A major benefit of this approach is that, as opposed to the always-on Von Neumann model, a spiking neuron network is effectively in “off” mode most of the time. Once triggered, it can then perform a huge number of parallel interactions.
“It’s exactly the same as the way the brain doesn’t churn every single feature of its incoming data,” says Jason Eshraghian, Assistant Professor at the University of California at Santa Cruz. “Imagine if you were to film a video of the space around you. You could be filming a blank wall, but the camera is still capturing pixels, whereas, as far as the brain is concerned, that’s nothing, so why process it?”
Because neuromorphic computing emulates the brain in this way, it can perform tasks using a fraction of the time and power needed by traditional machines.
Neuromorphic systems are also highly adaptable, because the connections between neurons can change in response to new tasks, making them well suited to AI. Analysts have therefore described it as a critical enabler of new technologies that could reach early majority adoption within five years.
Half a decade ago, Intel established a community of researchers around the world to explore the potential applications of neuromorphic computing in specific business use cases, ranging from voice and gesture recognition to image retrieval and robotic navigation. The results so far have been impressive, showing energy efficiency improvements of up to 1,000 times and speed increases of up to 100 times compared to traditional computer processors.
The potential of the neuromorphic approach in enabling less compute-hungry large language models for AI was recently demonstrated by Eshraghian and others at University of California Santa Cruz.

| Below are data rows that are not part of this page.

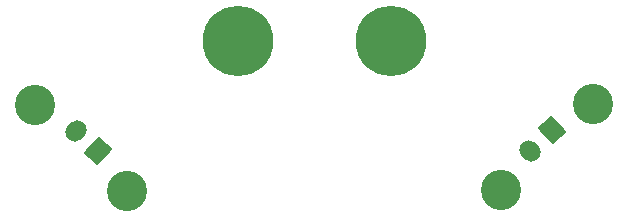
<source format=gbr>
%TF.GenerationSoftware,KiCad,Pcbnew,8.0.3-8.0.3-0~ubuntu22.04.1*%
%TF.CreationDate,2024-06-22T17:40:12-07:00*%
%TF.ProjectId,kraken-can-adapter,6b72616b-656e-42d6-9361-6e2d61646170,2*%
%TF.SameCoordinates,Original*%
%TF.FileFunction,Soldermask,Bot*%
%TF.FilePolarity,Negative*%
%FSLAX46Y46*%
G04 Gerber Fmt 4.6, Leading zero omitted, Abs format (unit mm)*
G04 Created by KiCad (PCBNEW 8.0.3-8.0.3-0~ubuntu22.04.1) date 2024-06-22 17:40:12*
%MOMM*%
%LPD*%
G01*
G04 APERTURE LIST*
G04 Aperture macros list*
%AMHorizOval*
0 Thick line with rounded ends*
0 $1 width*
0 $2 $3 position (X,Y) of the first rounded end (center of the circle)*
0 $4 $5 position (X,Y) of the second rounded end (center of the circle)*
0 Add line between two ends*
20,1,$1,$2,$3,$4,$5,0*
0 Add two circle primitives to create the rounded ends*
1,1,$1,$2,$3*
1,1,$1,$4,$5*%
%AMRotRect*
0 Rectangle, with rotation*
0 The origin of the aperture is its center*
0 $1 length*
0 $2 width*
0 $3 Rotation angle, in degrees counterclockwise*
0 Add horizontal line*
21,1,$1,$2,0,0,$3*%
G04 Aperture macros list end*
%ADD10C,5.969000*%
%ADD11C,3.403600*%
%ADD12RotRect,1.600200X1.905000X223.000000*%
%ADD13HorizOval,1.600200X-0.103937X0.111458X0.103937X-0.111458X0*%
%ADD14RotRect,1.600200X1.905000X137.000000*%
%ADD15HorizOval,1.600200X0.103937X0.111458X-0.103937X-0.111458X0*%
G04 APERTURE END LIST*
D10*
%TO.C,J4*%
X99745307Y-110386204D03*
%TD*%
%TO.C,J3*%
X112750107Y-110386204D03*
%TD*%
D11*
%TO.C,J2*%
X129822116Y-115760834D03*
X122020035Y-123036393D03*
D12*
X126330212Y-117975184D03*
D13*
X124472574Y-119707460D03*
%TD*%
D11*
%TO.C,J1*%
X90395881Y-123095301D03*
X82593799Y-115819742D03*
D14*
X87943342Y-119766368D03*
D15*
X86085704Y-118034092D03*
%TD*%
M02*

</source>
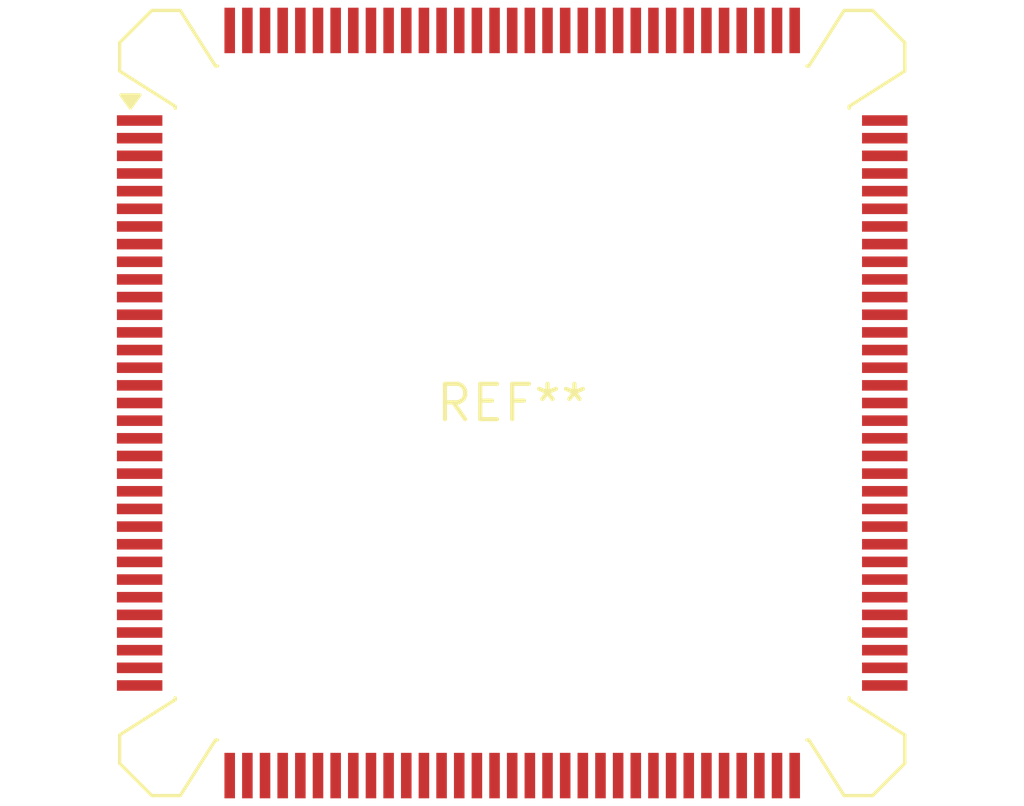
<source format=kicad_pcb>
(kicad_pcb (version 20240108) (generator pcbnew)

  (general
    (thickness 1.6)
  )

  (paper "A4")
  (layers
    (0 "F.Cu" signal)
    (31 "B.Cu" signal)
    (32 "B.Adhes" user "B.Adhesive")
    (33 "F.Adhes" user "F.Adhesive")
    (34 "B.Paste" user)
    (35 "F.Paste" user)
    (36 "B.SilkS" user "B.Silkscreen")
    (37 "F.SilkS" user "F.Silkscreen")
    (38 "B.Mask" user)
    (39 "F.Mask" user)
    (40 "Dwgs.User" user "User.Drawings")
    (41 "Cmts.User" user "User.Comments")
    (42 "Eco1.User" user "User.Eco1")
    (43 "Eco2.User" user "User.Eco2")
    (44 "Edge.Cuts" user)
    (45 "Margin" user)
    (46 "B.CrtYd" user "B.Courtyard")
    (47 "F.CrtYd" user "F.Courtyard")
    (48 "B.Fab" user)
    (49 "F.Fab" user)
    (50 "User.1" user)
    (51 "User.2" user)
    (52 "User.3" user)
    (53 "User.4" user)
    (54 "User.5" user)
    (55 "User.6" user)
    (56 "User.7" user)
    (57 "User.8" user)
    (58 "User.9" user)
  )

  (setup
    (pad_to_mask_clearance 0)
    (pcbplotparams
      (layerselection 0x00010fc_ffffffff)
      (plot_on_all_layers_selection 0x0000000_00000000)
      (disableapertmacros false)
      (usegerberextensions false)
      (usegerberattributes false)
      (usegerberadvancedattributes false)
      (creategerberjobfile false)
      (dashed_line_dash_ratio 12.000000)
      (dashed_line_gap_ratio 3.000000)
      (svgprecision 4)
      (plotframeref false)
      (viasonmask false)
      (mode 1)
      (useauxorigin false)
      (hpglpennumber 1)
      (hpglpenspeed 20)
      (hpglpendiameter 15.000000)
      (dxfpolygonmode false)
      (dxfimperialunits false)
      (dxfusepcbnewfont false)
      (psnegative false)
      (psa4output false)
      (plotreference false)
      (plotvalue false)
      (plotinvisibletext false)
      (sketchpadsonfab false)
      (subtractmaskfromsilk false)
      (outputformat 1)
      (mirror false)
      (drillshape 1)
      (scaleselection 1)
      (outputdirectory "")
    )
  )

  (net 0 "")

  (footprint "PQFP-132_24x24mm_P0.635mm_i386" (layer "F.Cu") (at 0 0))

)

</source>
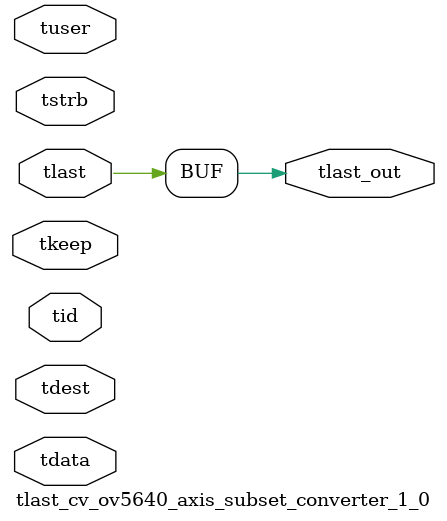
<source format=v>


`timescale 1ps/1ps

module tlast_cv_ov5640_axis_subset_converter_1_0 #
(
parameter C_S_AXIS_TID_WIDTH   = 1,
parameter C_S_AXIS_TUSER_WIDTH = 0,
parameter C_S_AXIS_TDATA_WIDTH = 0,
parameter C_S_AXIS_TDEST_WIDTH = 0
)
(
input  [(C_S_AXIS_TID_WIDTH   == 0 ? 1 : C_S_AXIS_TID_WIDTH)-1:0       ] tid,
input  [(C_S_AXIS_TDATA_WIDTH == 0 ? 1 : C_S_AXIS_TDATA_WIDTH)-1:0     ] tdata,
input  [(C_S_AXIS_TUSER_WIDTH == 0 ? 1 : C_S_AXIS_TUSER_WIDTH)-1:0     ] tuser,
input  [(C_S_AXIS_TDEST_WIDTH == 0 ? 1 : C_S_AXIS_TDEST_WIDTH)-1:0     ] tdest,
input  [(C_S_AXIS_TDATA_WIDTH/8)-1:0 ] tkeep,
input  [(C_S_AXIS_TDATA_WIDTH/8)-1:0 ] tstrb,
input  [0:0]                                                             tlast,
output                                                                   tlast_out
);

assign tlast_out = {tlast};

endmodule


</source>
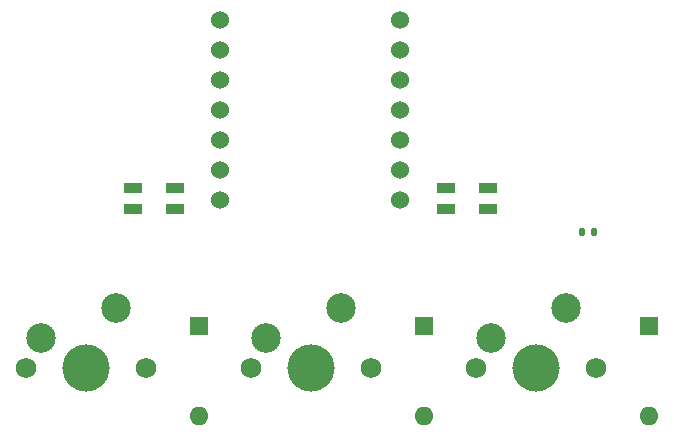
<source format=gbr>
%TF.GenerationSoftware,KiCad,Pcbnew,9.0.2*%
%TF.CreationDate,2025-06-03T16:06:49-07:00*%
%TF.ProjectId,osu_keypad,6f73755f-6b65-4797-9061-642e6b696361,rev?*%
%TF.SameCoordinates,Original*%
%TF.FileFunction,Soldermask,Top*%
%TF.FilePolarity,Negative*%
%FSLAX46Y46*%
G04 Gerber Fmt 4.6, Leading zero omitted, Abs format (unit mm)*
G04 Created by KiCad (PCBNEW 9.0.2) date 2025-06-03 16:06:49*
%MOMM*%
%LPD*%
G01*
G04 APERTURE LIST*
G04 Aperture macros list*
%AMRoundRect*
0 Rectangle with rounded corners*
0 $1 Rounding radius*
0 $2 $3 $4 $5 $6 $7 $8 $9 X,Y pos of 4 corners*
0 Add a 4 corners polygon primitive as box body*
4,1,4,$2,$3,$4,$5,$6,$7,$8,$9,$2,$3,0*
0 Add four circle primitives for the rounded corners*
1,1,$1+$1,$2,$3*
1,1,$1+$1,$4,$5*
1,1,$1+$1,$6,$7*
1,1,$1+$1,$8,$9*
0 Add four rect primitives between the rounded corners*
20,1,$1+$1,$2,$3,$4,$5,0*
20,1,$1+$1,$4,$5,$6,$7,0*
20,1,$1+$1,$6,$7,$8,$9,0*
20,1,$1+$1,$8,$9,$2,$3,0*%
G04 Aperture macros list end*
%ADD10R,1.600000X0.850000*%
%ADD11C,1.750000*%
%ADD12C,4.000000*%
%ADD13C,2.500000*%
%ADD14RoundRect,0.135000X-0.135000X-0.185000X0.135000X-0.185000X0.135000X0.185000X-0.135000X0.185000X0*%
%ADD15R,1.600000X1.600000*%
%ADD16O,1.600000X1.600000*%
%ADD17C,1.524000*%
G04 APERTURE END LIST*
D10*
%TO.C,D5*%
X99225000Y-79975000D03*
X99225000Y-81725000D03*
X102725000Y-81725000D03*
X102725000Y-79975000D03*
%TD*%
D11*
%TO.C,S2*%
X109220000Y-95250000D03*
D12*
X114300000Y-95250000D03*
D11*
X119380000Y-95250000D03*
D13*
X110490000Y-92710000D03*
X116840000Y-90170000D03*
%TD*%
D14*
%TO.C,R1(100R)1*%
X137205000Y-83725000D03*
X138225000Y-83725000D03*
%TD*%
D10*
%TO.C,D4*%
X125725000Y-79975000D03*
X125725000Y-81725000D03*
X129225000Y-81725000D03*
X129225000Y-79975000D03*
%TD*%
D11*
%TO.C,S1*%
X90170000Y-95250000D03*
D12*
X95250000Y-95250000D03*
D11*
X100330000Y-95250000D03*
D13*
X91440000Y-92710000D03*
X97790000Y-90170000D03*
%TD*%
D11*
%TO.C,S3*%
X128270000Y-95250000D03*
D12*
X133350000Y-95250000D03*
D11*
X138430000Y-95250000D03*
D13*
X129540000Y-92710000D03*
X135890000Y-90170000D03*
%TD*%
D15*
%TO.C,D3*%
X142875000Y-91678125D03*
D16*
X142875000Y-99298125D03*
%TD*%
D15*
%TO.C,D2*%
X123825000Y-91678125D03*
D16*
X123825000Y-99298125D03*
%TD*%
D17*
%TO.C,U2*%
X121799375Y-65722500D03*
X121799375Y-68262500D03*
X121799375Y-70802500D03*
X121799375Y-73342500D03*
X121799375Y-75882500D03*
X121799375Y-78422500D03*
X121799375Y-80962500D03*
X106559375Y-80962500D03*
X106559375Y-78422500D03*
X106559375Y-75882500D03*
X106559375Y-73342500D03*
X106559375Y-70802500D03*
X106559375Y-68262500D03*
X106559375Y-65722500D03*
%TD*%
D15*
%TO.C,D1*%
X104775000Y-91678125D03*
D16*
X104775000Y-99298125D03*
%TD*%
M02*

</source>
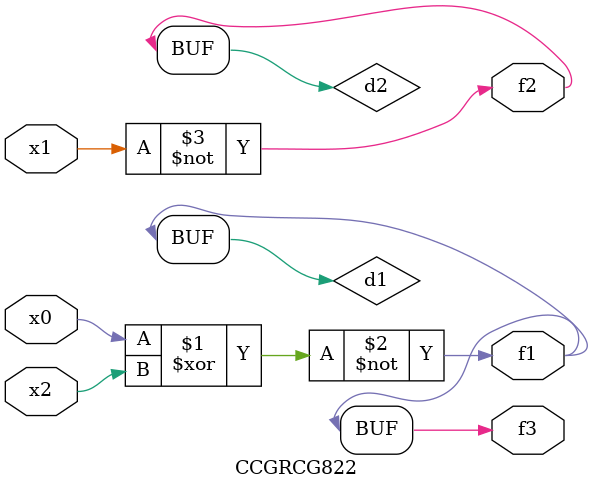
<source format=v>
module CCGRCG822(
	input x0, x1, x2,
	output f1, f2, f3
);

	wire d1, d2, d3;

	xnor (d1, x0, x2);
	nand (d2, x1);
	nor (d3, x1, x2);
	assign f1 = d1;
	assign f2 = d2;
	assign f3 = d1;
endmodule

</source>
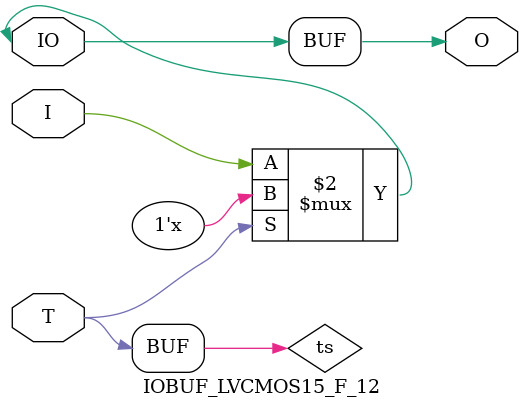
<source format=v>

/*

FUNCTION    : INPUT TRI-STATE OUTPUT BUFFER

*/

`celldefine
`timescale  100 ps / 10 ps

module IOBUF_LVCMOS15_F_12 (O, IO, I, T);

    output O;

    inout  IO;

    input  I, T;

    or O1 (ts, 1'b0, T);
    bufif0 T1 (IO, I, ts);

    buf B1 (O, IO);

endmodule

</source>
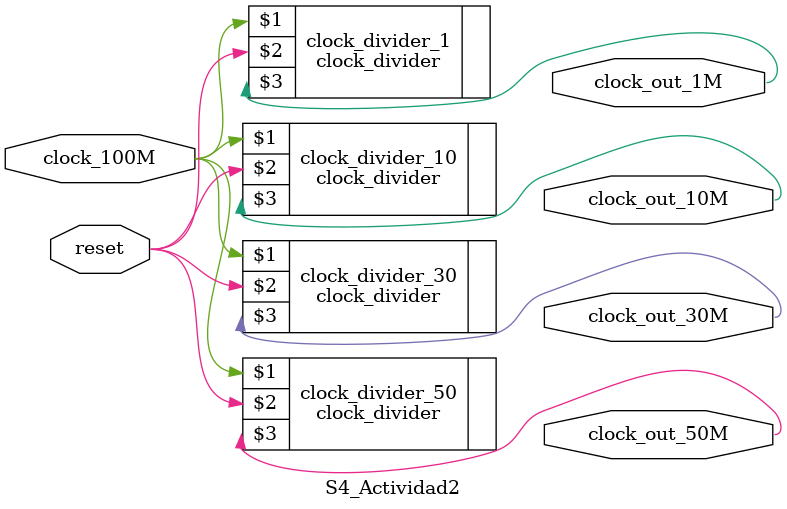
<source format=sv>
`timescale 1ns / 1ps

module S4_Actividad2 (
        input  logic  clock_100M,
        input  logic  reset,

        output logic clock_out_50M,
        output logic clock_out_30M,
        output logic clock_out_10M,
        output logic clock_out_1M
    );

clock_divider #(
        .FREC_IN_MHZ(100), 
        .FREC_OUT_MHZ(50)) clock_divider_50 
        (
            clock_100M, 
            reset, 
            clock_out_50M
        );
        
clock_divider #(
        .FREC_IN_MHZ(100), 
        .FREC_OUT_MHZ(30)) clock_divider_30 
        (
            clock_100M, 
            reset, 
            clock_out_30M
        );
        
clock_divider #(
        .FREC_IN_MHZ(100), 
        .FREC_OUT_MHZ(10)) clock_divider_10 
        (
            clock_100M, 
            reset, 
            clock_out_10M
        );
        
clock_divider #(
        .FREC_IN_MHZ(100), 
        .FREC_OUT_MHZ( 1)) clock_divider_1  
        (
            clock_100M, 
            reset, 
            clock_out_1M
         );
         

endmodule
</source>
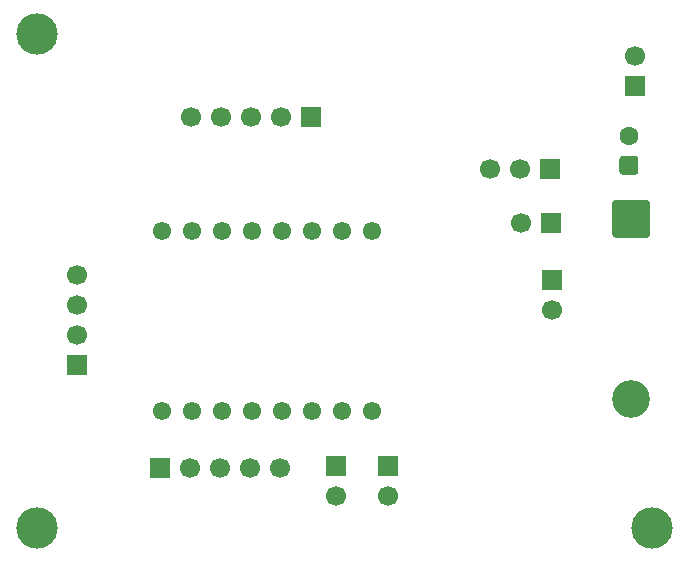
<source format=gts>
G04 #@! TF.GenerationSoftware,KiCad,Pcbnew,9.0.7*
G04 #@! TF.CreationDate,2026-02-17T18:12:50-06:00*
G04 #@! TF.ProjectId,CNC_Coolant_Pump_Control,434e435f-436f-46f6-9c61-6e745f50756d,rev?*
G04 #@! TF.SameCoordinates,PX3750280PY66ff300*
G04 #@! TF.FileFunction,Soldermask,Top*
G04 #@! TF.FilePolarity,Negative*
%FSLAX46Y46*%
G04 Gerber Fmt 4.6, Leading zero omitted, Abs format (unit mm)*
G04 Created by KiCad (PCBNEW 9.0.7) date 2026-02-17 18:12:50*
%MOMM*%
%LPD*%
G01*
G04 APERTURE LIST*
%ADD10C,1.600000*%
%ADD11R,1.700000X1.700000*%
%ADD12C,1.700000*%
%ADD13C,3.200000*%
%ADD14C,1.552000*%
%ADD15C,3.500000*%
G04 APERTURE END LIST*
G36*
G01*
X54550000Y33900000D02*
X53450000Y33900000D01*
G75*
G02*
X53200000Y34150000I0J250000D01*
G01*
X53200000Y35250000D01*
G75*
G02*
X53450000Y35500000I250000J0D01*
G01*
X54550000Y35500000D01*
G75*
G02*
X54800000Y35250000I0J-250000D01*
G01*
X54800000Y34150000D01*
G75*
G02*
X54550000Y33900000I-250000J0D01*
G01*
G37*
D10*
X54000000Y37200000D03*
D11*
X29200000Y9240000D03*
D12*
X29200000Y6700000D03*
D11*
X33600000Y9212500D03*
D12*
X33600000Y6672500D03*
G36*
G01*
X52850000Y31770000D02*
X55550000Y31770000D01*
G75*
G02*
X55800000Y31520000I0J-250000D01*
G01*
X55800000Y28820000D01*
G75*
G02*
X55550000Y28570000I-250000J0D01*
G01*
X52850000Y28570000D01*
G75*
G02*
X52600000Y28820000I0J250000D01*
G01*
X52600000Y31520000D01*
G75*
G02*
X52850000Y31770000I250000J0D01*
G01*
G37*
D13*
X54200000Y14930000D03*
D11*
X47400000Y29830000D03*
D12*
X44860000Y29830000D03*
D14*
X32240000Y29130000D03*
X29700000Y29130000D03*
X27160000Y29130000D03*
X24620000Y29130000D03*
X19540000Y29130000D03*
X22080000Y29130000D03*
X14460000Y13890000D03*
X14460000Y29130000D03*
X17000000Y13890000D03*
X19540000Y13890000D03*
X22080000Y13890000D03*
X24620000Y13890000D03*
X27160000Y13890000D03*
X29700000Y13890000D03*
X32240000Y13890000D03*
X17000000Y29130000D03*
D15*
X3900000Y4000000D03*
D11*
X47300000Y34430000D03*
D12*
X44760000Y34430000D03*
X42220000Y34430000D03*
D11*
X27100000Y38800000D03*
D12*
X24560000Y38800000D03*
X22020000Y38800000D03*
X19480000Y38800000D03*
X16940000Y38800000D03*
D11*
X47500000Y25005000D03*
D12*
X47500000Y22465000D03*
D11*
X54500000Y41460000D03*
D12*
X54500000Y44000000D03*
D11*
X7300000Y17820000D03*
D12*
X7300000Y20360000D03*
X7300000Y22900000D03*
X7300000Y25440000D03*
D15*
X56000000Y4000000D03*
X3900000Y45800000D03*
D11*
X14340000Y9100000D03*
D12*
X16880000Y9100000D03*
X19420000Y9100000D03*
X21960000Y9100000D03*
X24500000Y9100000D03*
M02*

</source>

Their “SpikeGPT” model for language generation, a piece of software that simulates an SNN through its algorithmic structures, uses approximately 30 times less computation than a similar model using typical deep learning methods.
“Large scale language models rely on ridiculous amounts of compute power,” he says. “Using spikes is a much more efficient way to represent information.”
Taking it to the edge
One of the major potential future benefits that comes from neuromorphic computing’s greater efficiency and speed is the capability to bring low-power, rapid decision-making to the increasing proliferation of devices that enable the Internet of Things. Think of autonomous vehicles, for instance. A neuromorphic chip negates the need to send signals over an internet connection for remote processing by powerful computers in the cloud. Instead, the device can carry out on-the-spot, AI-based learning in isolation—an approach known as “edge” computing.
“The dimension of remote adaptability and personalization that neuromorphic brings opens the door for all kinds of new capabilities with AI,” adds Davies, who believes the area of smart robots carrying out chores in the home, in particular, is one that’s ripe for development.
The term AIoT has been coined to describe the combination of AI and IoT, and California-based company BrainChip is already commercializing the concept with those new capabilities in mind. Its first-to-market digital neuromorphic processor, called Akida, is billed as “a complete neural processing engine for edge applications”.